Just recieved some samples the other day. For the price, you do get a lot! They look so tiny in their little pots, but a little really REALLY goes a long way.
I got 3 foundations in Winged Butter warm, in matte, semi matte and original glo finishes. I also got Siesta blush and the Finishing Dust.
One things for sure, you can't beat the 'free' sample offer. My total was around 3.50 USD.

For some reason, though I only chose one color foundation in 3 finishes, they're slightly different in color. The Original Glo is the darkest, Matte is the medium of the three (and closest to my natural shade), and Semi Matte is the lightest. Light Winged Butter is very yellow, but made for lighter skintones with true yellow undertones. get my best match by mixing the lighter shade with the medium shade. My only concern is the shade consistency, as I have 3 of the same, yet they differ in color.

Siesta blush is pinker than in the website photo. It's a great blush! I love it. It has the perfect amount of shimmer and is super blendable.

I don't like the finishing dust. It feels very chalky, almost grainy. The texture feels different from the other products.

Overall, I liked them. The foundation lasted a little bit longer than my usual liquid and was great for my oily nose. The blush was awesome. Finishing dust wasn't my bag.

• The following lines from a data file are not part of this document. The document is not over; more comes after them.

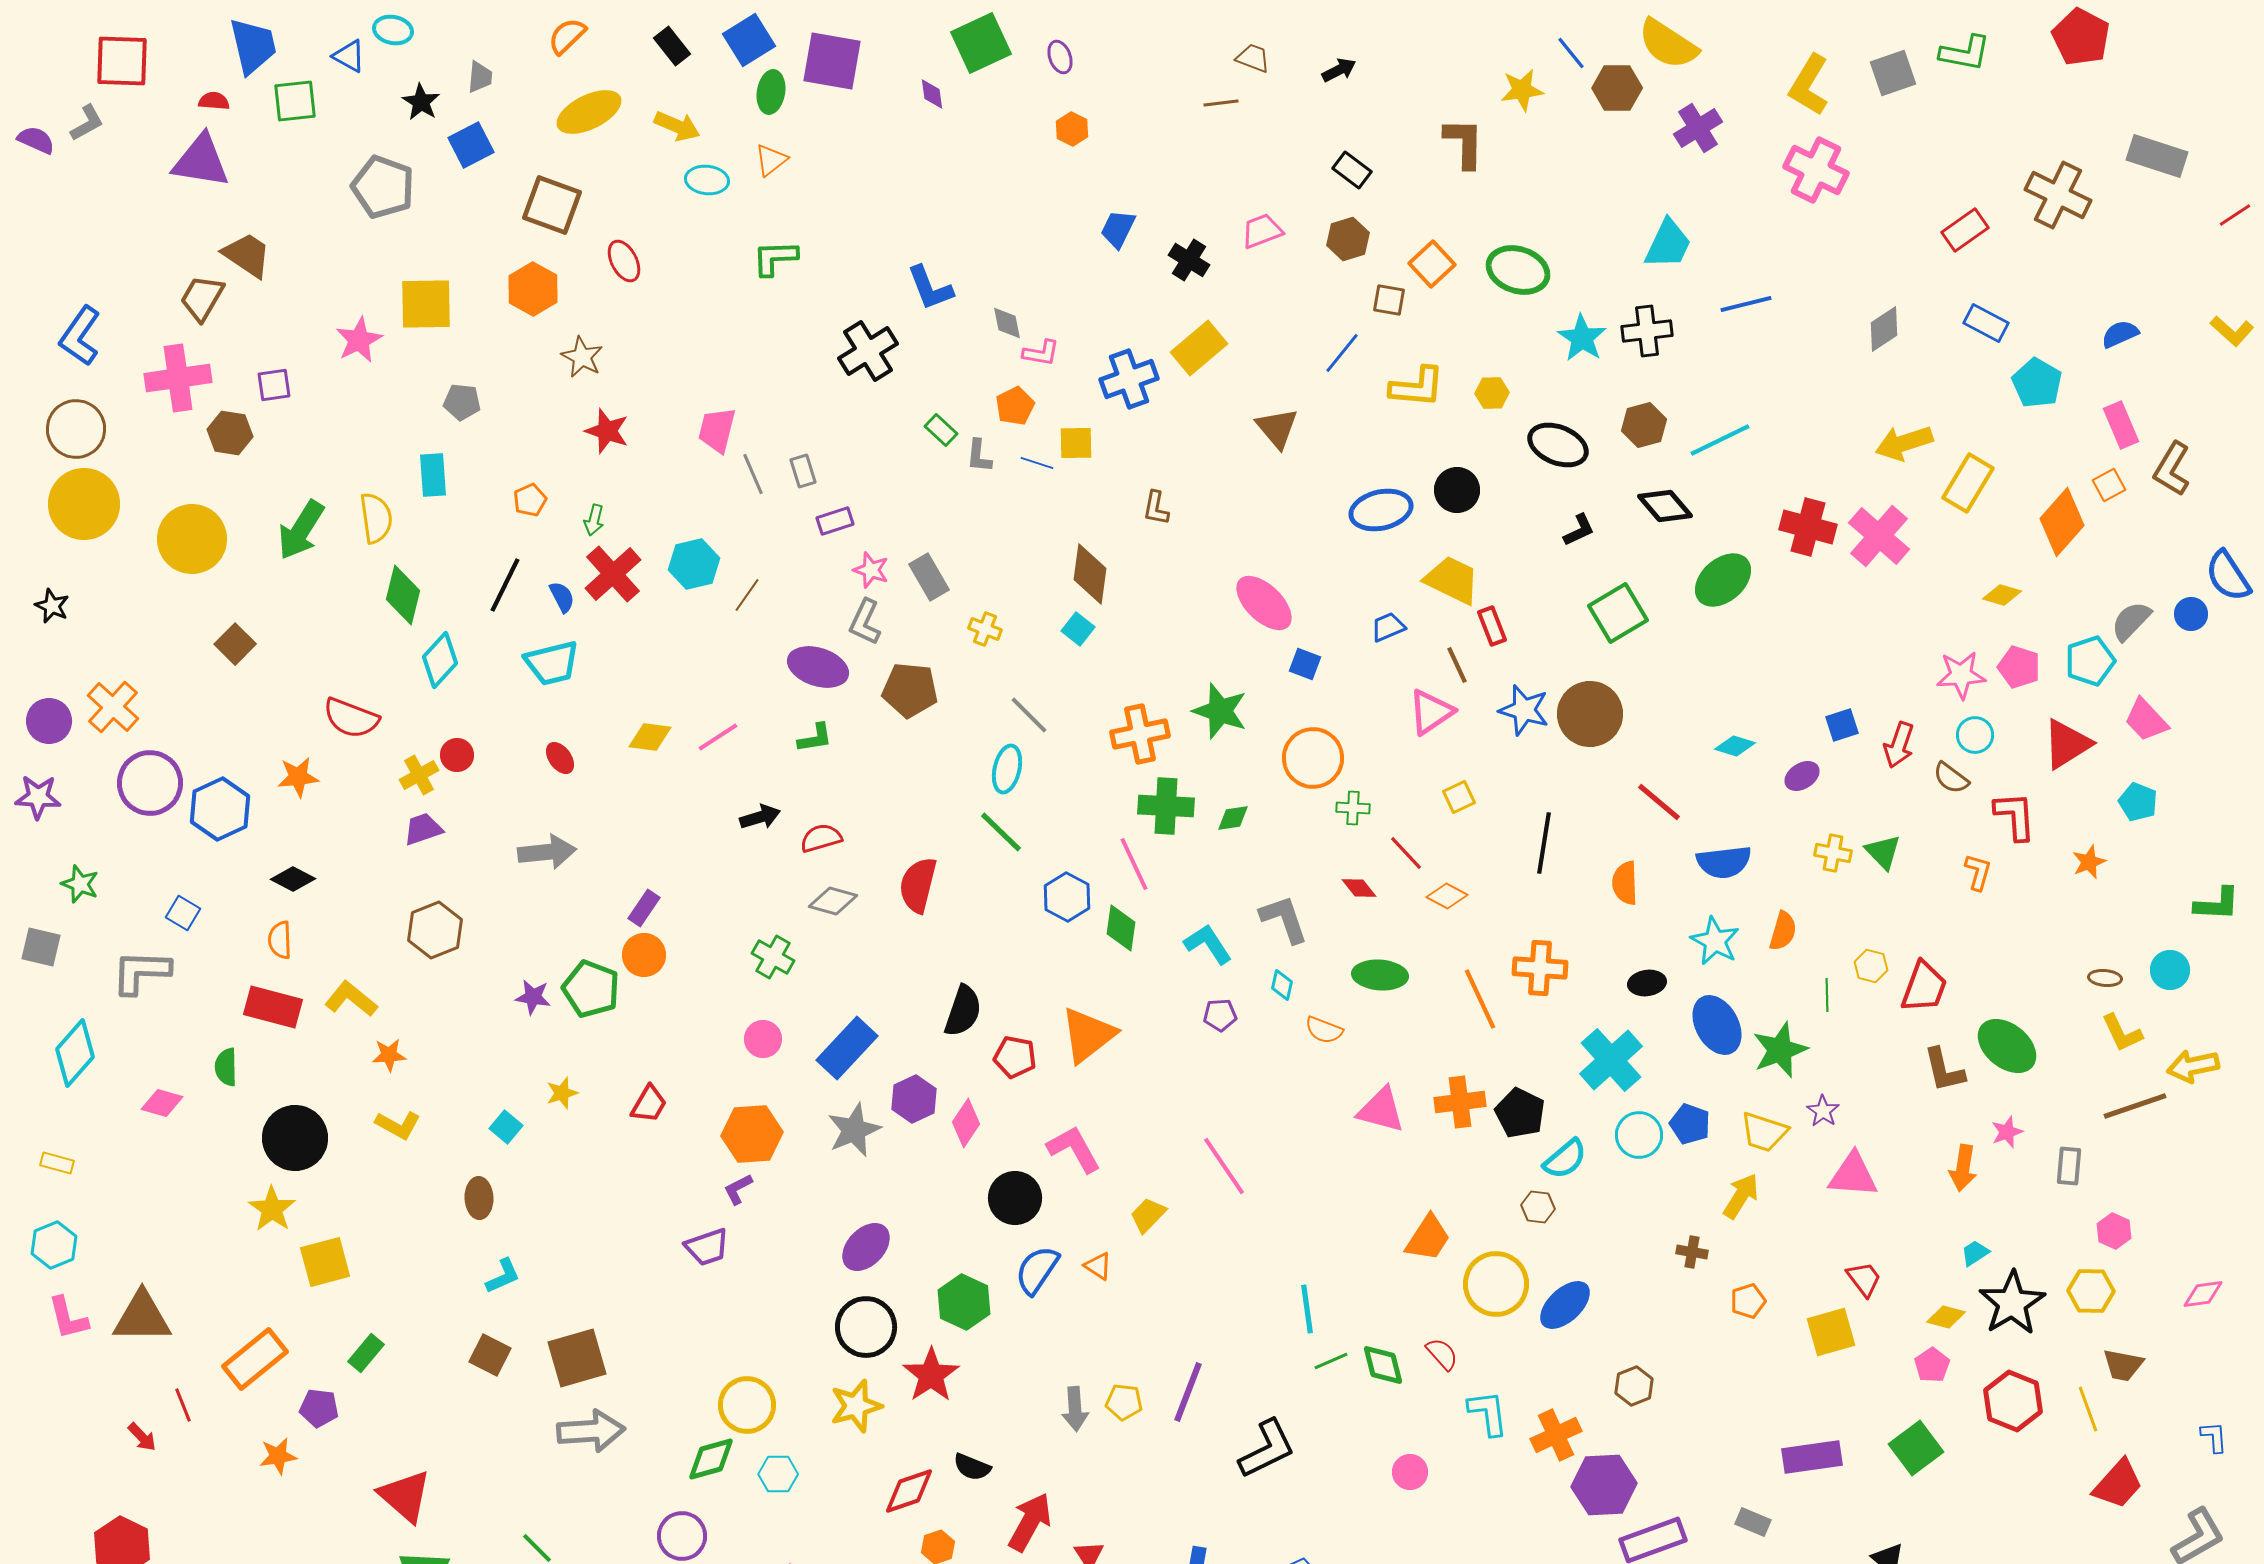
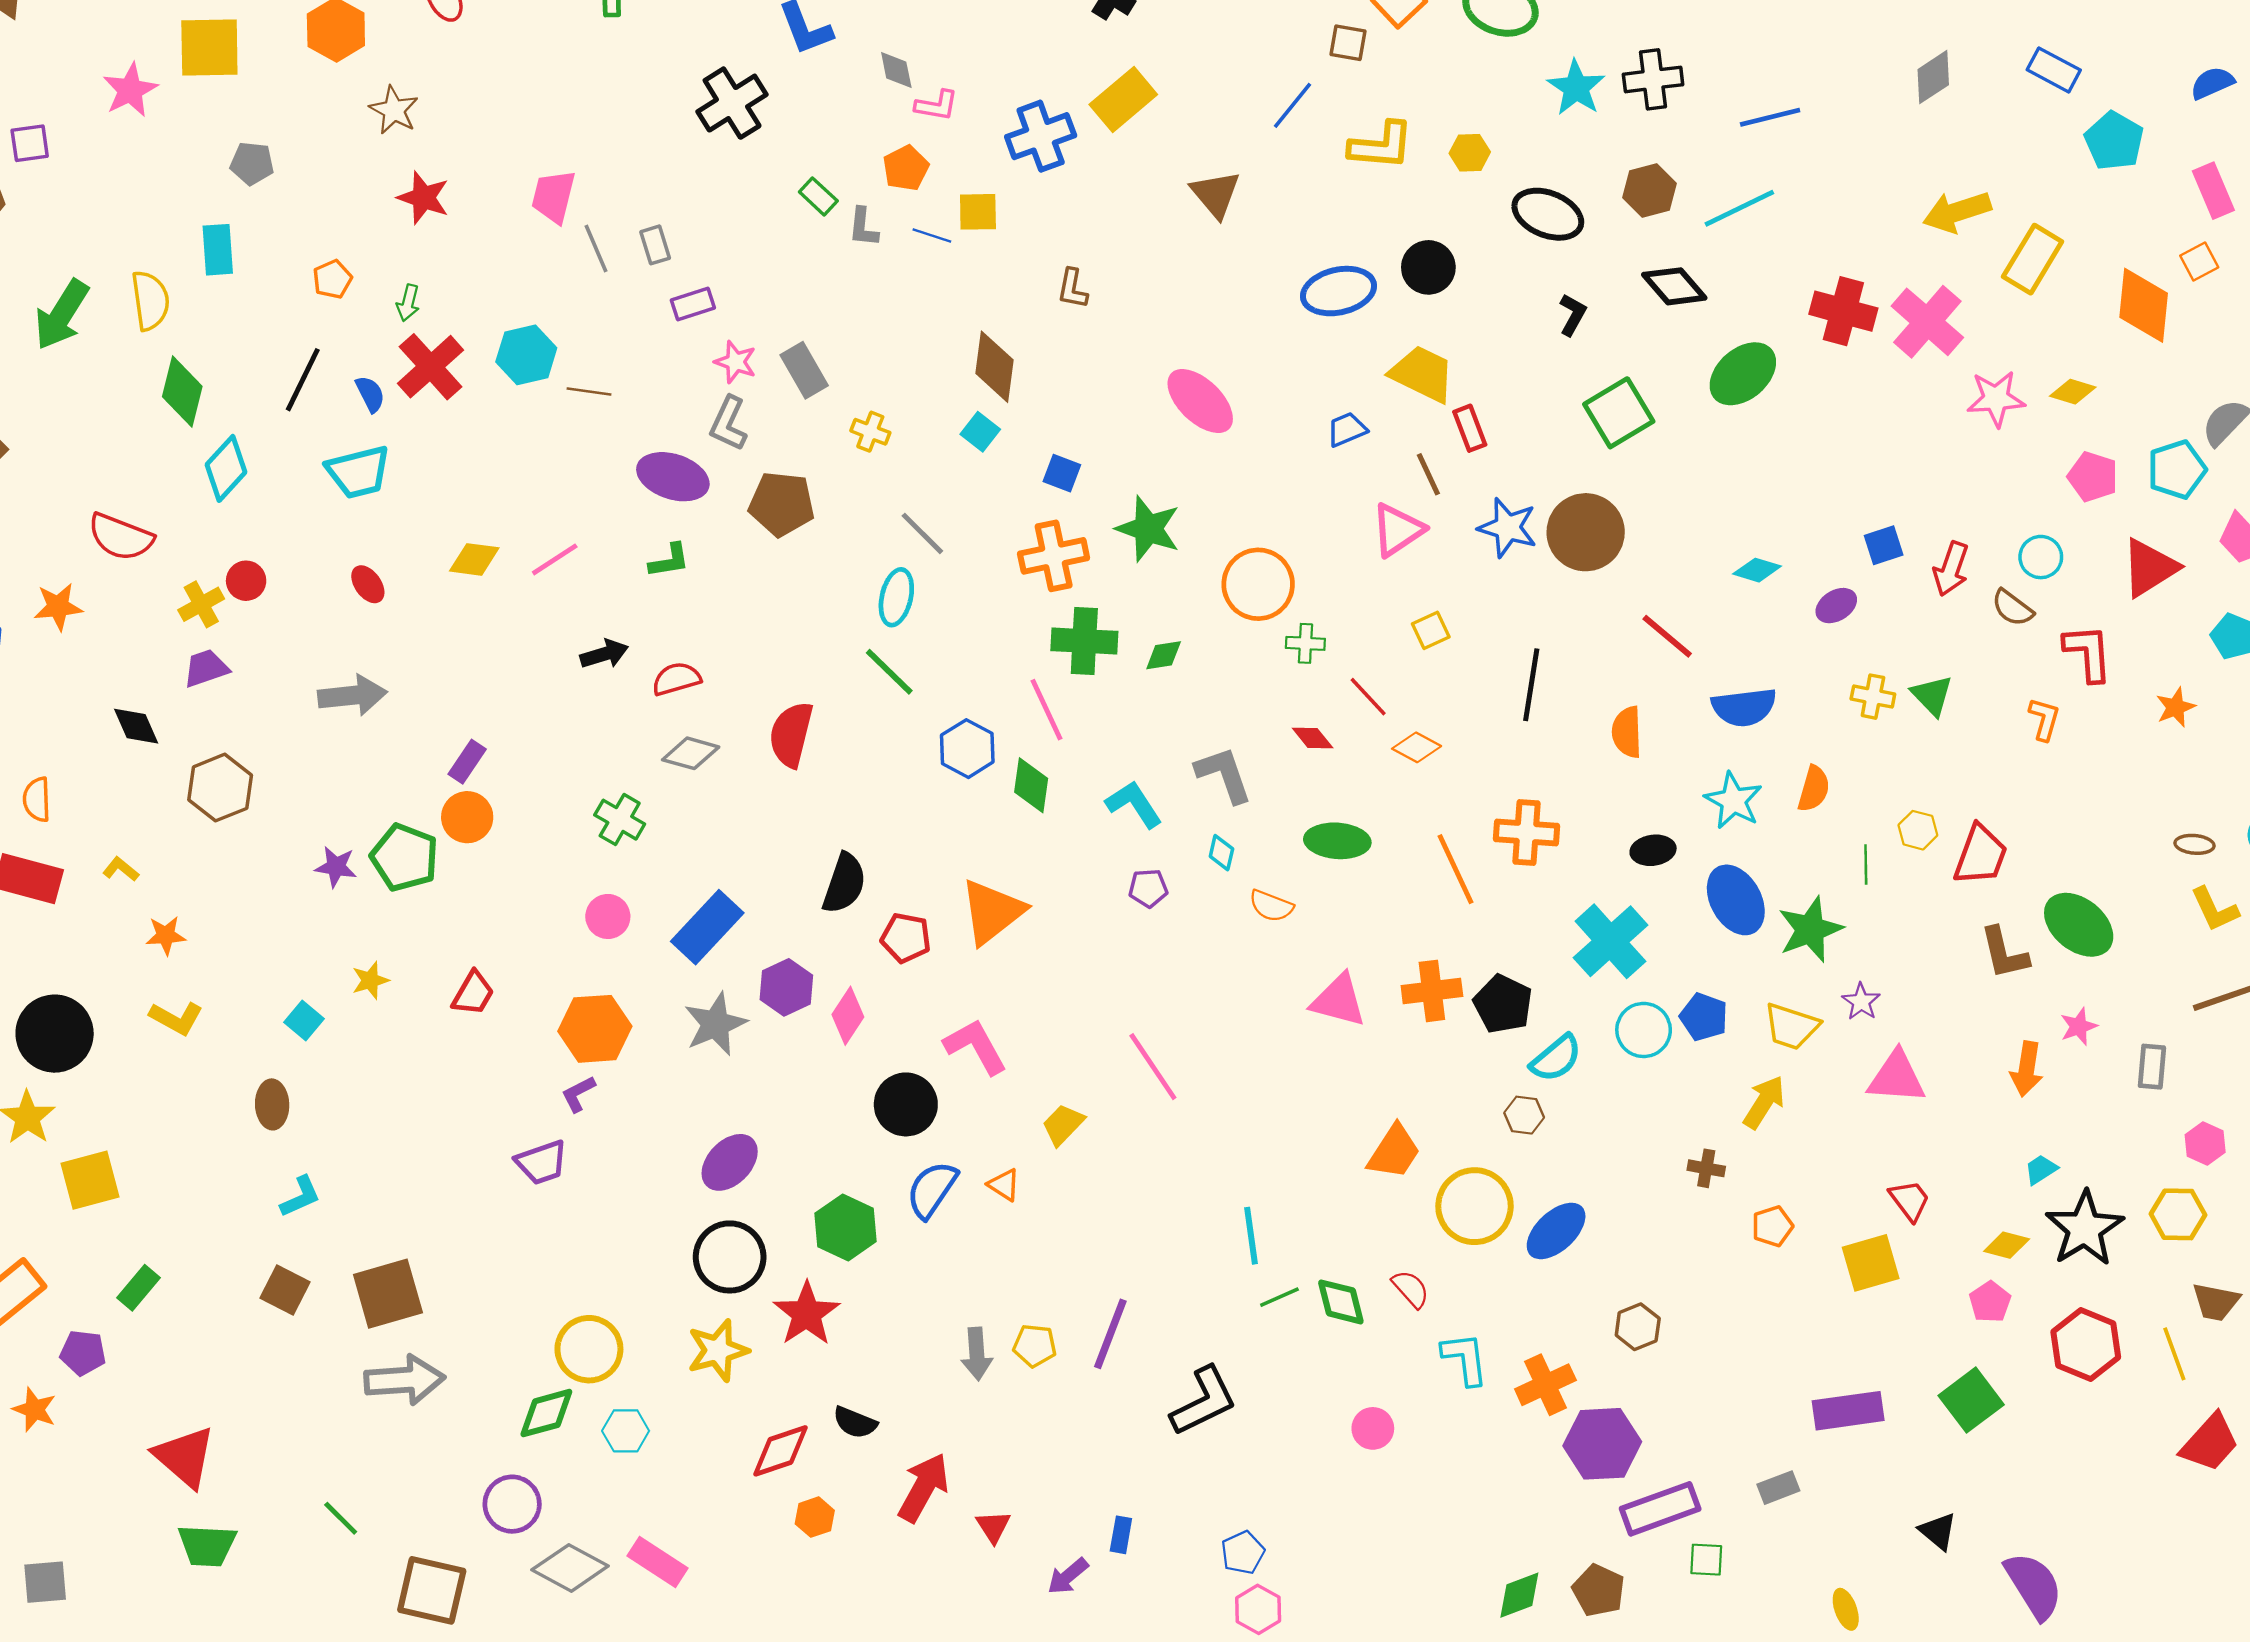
blue line: (1746, 304) -> (1770, 117), moved
orange diamond: (2062, 522) -> (2144, 305), turned -36
black L-shape: (1579, 530) -> (1573, 315), turned -36
brown line: (747, 595) -> (589, 392), turned 63
blue square: (1305, 664) -> (1062, 473), moved
pink star: (1961, 675) -> (1996, 399), moved
black diamond: (293, 879) -> (136, 726), moved, turned 39
yellow L-shape: (351, 999) -> (121, 869), size x0.6
orange star: (278, 1456) -> (34, 1410), turned 30
gray rectangle: (1753, 1522) -> (1778, 1488), turned -44

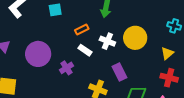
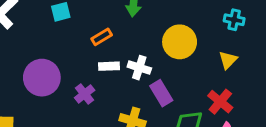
white cross: (107, 41) -> (139, 68), moved
white rectangle: (85, 50) -> (109, 66), turned -32
red cross: (169, 78) -> (220, 102), moved, turned 30

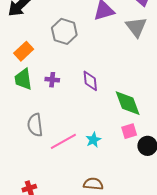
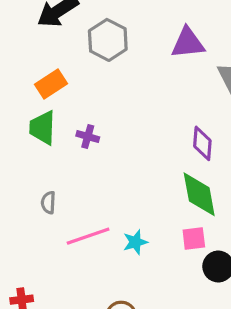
gray hexagon: (64, 31) -> (108, 40), moved
purple diamond: (90, 81) -> (202, 143), moved
gray semicircle: (35, 125) -> (48, 203), size x0.6

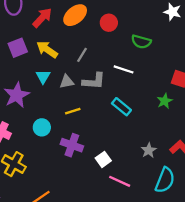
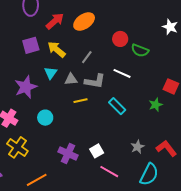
red circle: (109, 23) -> (120, 39), moved
yellow line: (73, 111) -> (80, 101), moved
purple cross: (72, 145) -> (68, 154), moved

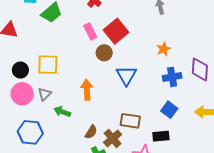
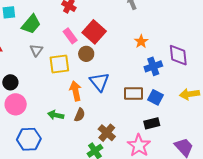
yellow square: (48, 65) -> (59, 64), moved
blue triangle: (126, 75) -> (99, 82), moved
gray triangle: (45, 94) -> (36, 50), moved
brown rectangle: (130, 121) -> (133, 94), moved
brown semicircle: (91, 132) -> (80, 115), moved

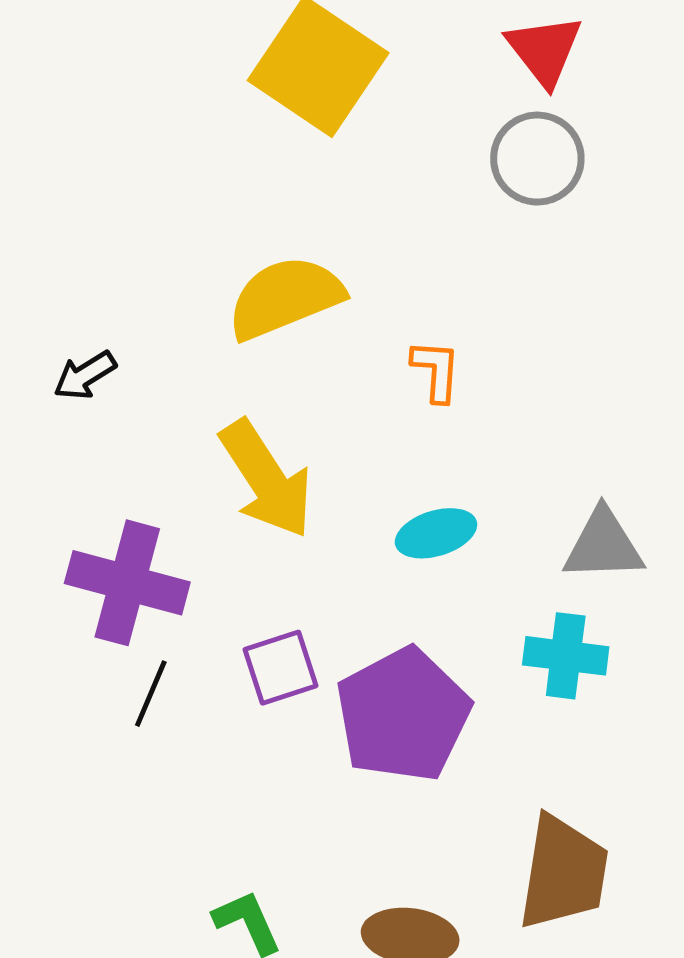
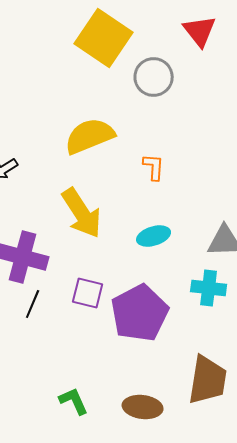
gray circle: (537, 159) -> (154, 77), moved
purple square: (280, 668) -> (88, 293), turned 32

anyone thinking of trying EM definately should!


----------



## queenofdisaster (Oct 27, 2006)

i just got my sample kit after using a sample my mom gave me. i LOVE this stuff. its probably even better than my matte msf. (shhh dont tell!!!) but seriously, it's so cheap and so freakin amazing!


----------



## Ariesgirly (Nov 16, 2006)

What color would I be in EM. I wear an NC20 Powder NW25 concealer in Mac.


----------